Marlous van Waijenburg
Marlous van Waijenburg (Ph.D. History) is an Assistant Professor in the Business, Government, and International Economy Unit at Harvard Business School. Professor van Waijenburg’s main research agenda centers on the long-term development patterns of African economies. To date, her projects have focused on the material living standards, fiscal capacity building efforts, coercive labor market institutions, and skill accumulation.
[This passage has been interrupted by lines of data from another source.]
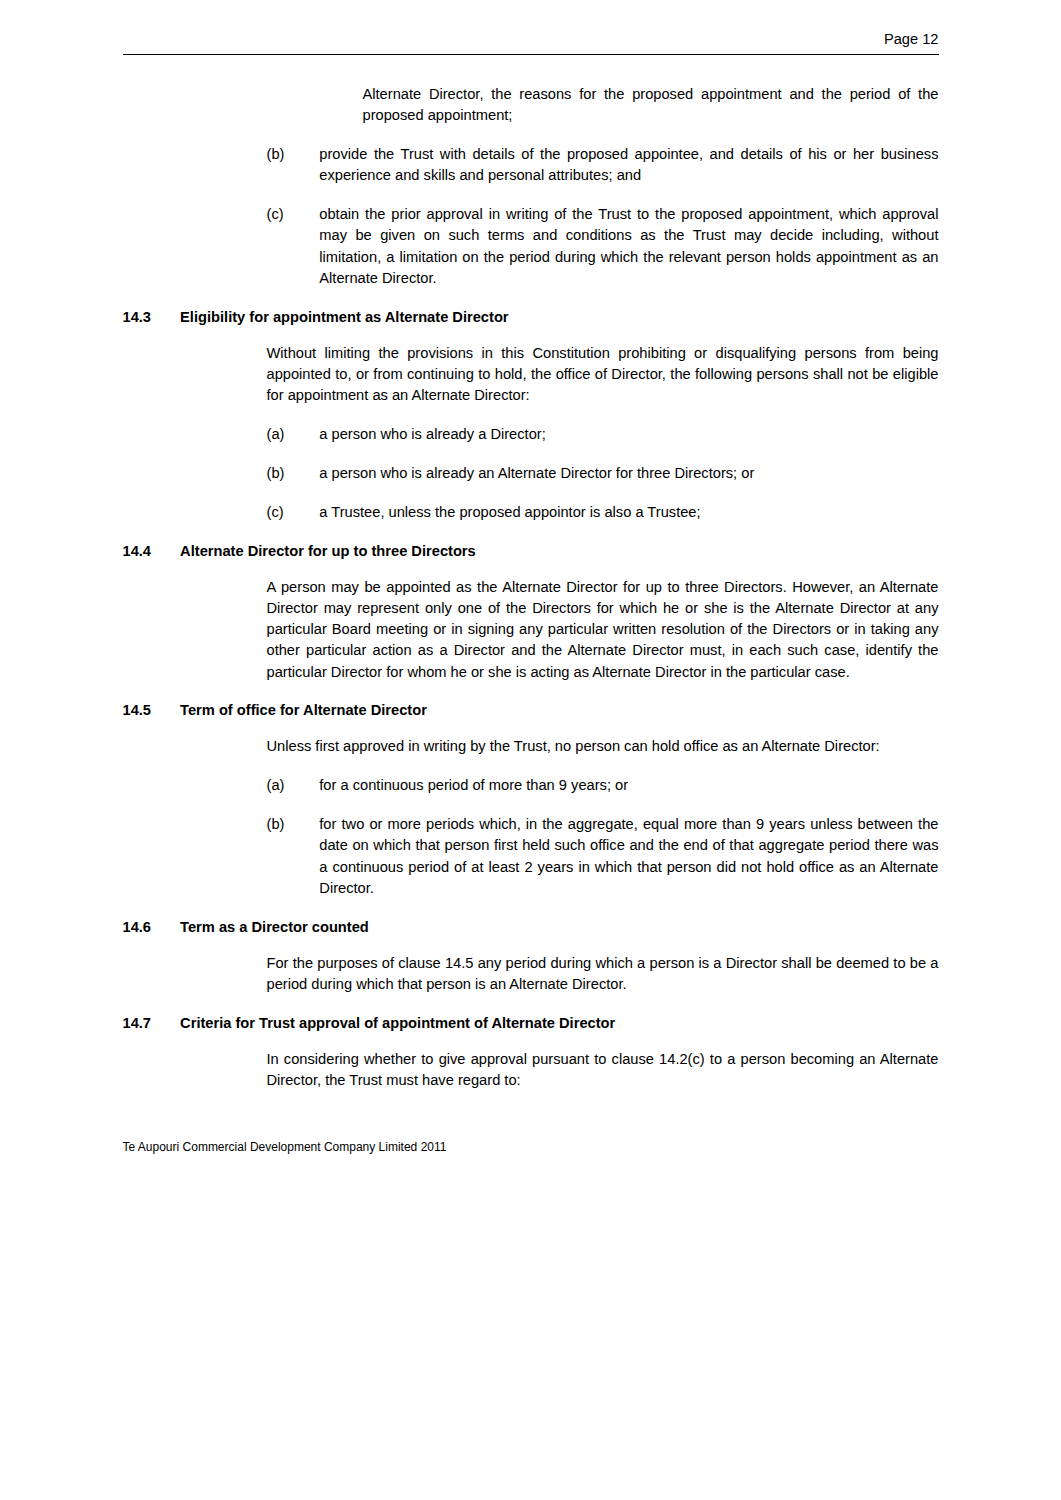Page 12
Alternate Director, the reasons for the proposed appointment and the period of the proposed appointment;
(b)
provide the Trust with details of the proposed appointee, and details of his or her business experience and skills and personal attributes; and
(c)
obtain the prior approval in writing of the Trust to the proposed appointment, which approval may be given on such terms and conditions as the Trust may decide including, without limitation, a limitation on the period during which the relevant person holds appointment as an Alternate Director.
14.3
Eligibility for appointment as Alternate Director
Without limiting the provisions in this Constitution prohibiting or disqualifying persons from being appointed to, or from continuing to hold, the office of Director, the following persons shall not be eligible for appointment as an Alternate Director:
(a)
a person who is already a Director;
(b)
a person who is already an Alternate Director for three Directors; or
(c)
a Trustee, unless the proposed appointor is also a Trustee;
14.4
Alternate Director for up to three Directors
A person may be appointed as the Alternate Director for up to three Directors. However, an Alternate Director may represent only one of the Directors for which he or she is the Alternate Director at any particular Board meeting or in signing any particular written resolution of the Directors or in taking any other particular action as a Director and the Alternate Director must, in each such case, identify the particular Director for whom he or she is acting as Alternate Director in the particular case.
14.5
Term of office for Alternate Director
Unless first approved in writing by the Trust, no person can hold office as an Alternate Director:
(a)
for a continuous period of more than 9 years; or
(b)
for two or more periods which, in the aggregate, equal more than 9 years unless between the date on which that person first held such office and the end of that aggregate period there was a continuous period of at least 2 years in which that person did not hold office as an Alternate Director.
14.6
Term as a Director counted
For the purposes of clause 14.5 any period during which a person is a Director shall be deemed to be a period during which that person is an Alternate Director.
14.7
Criteria for Trust approval of appointment of Alternate Director
In considering whether to give approval pursuant to clause 14.2(c) to a person becoming an Alternate Director, the Trust must have regard to:
Te Aupouri Commercial Development Company Limited 2011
Recently, she added a second research line on the business history of the transatlantic slave trade.

Ana Vinea
Ana Vinea is a cultural anthropologist whose work is situated at the intersection of medical anthropology, the anthropology of religion, and science studies. Her current book project, Healing Muslims: Islam, Psychiatry, and Therapeutic Dilemmas in Egypt, examines revivalist Islamic therapies as prominent sites of innovation and contestation within changing medical, religious, and media landscapes. She is also developing a new research project that looks at opioid addiction in Egypt as a lens into the dynamics of everyday life in post-revolutionary Cairo. Ana has a Ph.D. degree from the City University of New York and is currently an assistant professor in the Department of Asian and Middle Eastern Studies at University of North Carolina-Chapel Hill.

Scott Watson
Scott Watson is a Professor of Physics at Syracuse University. His research focuses on the connection between fundamental particle physics and cosmology with an emphasis on physics beyond the Standard Model. These investigations lead to testable predictions, which make it tractable to probe the earliest moments of the universe and properties of fundamental theories, such as string theory.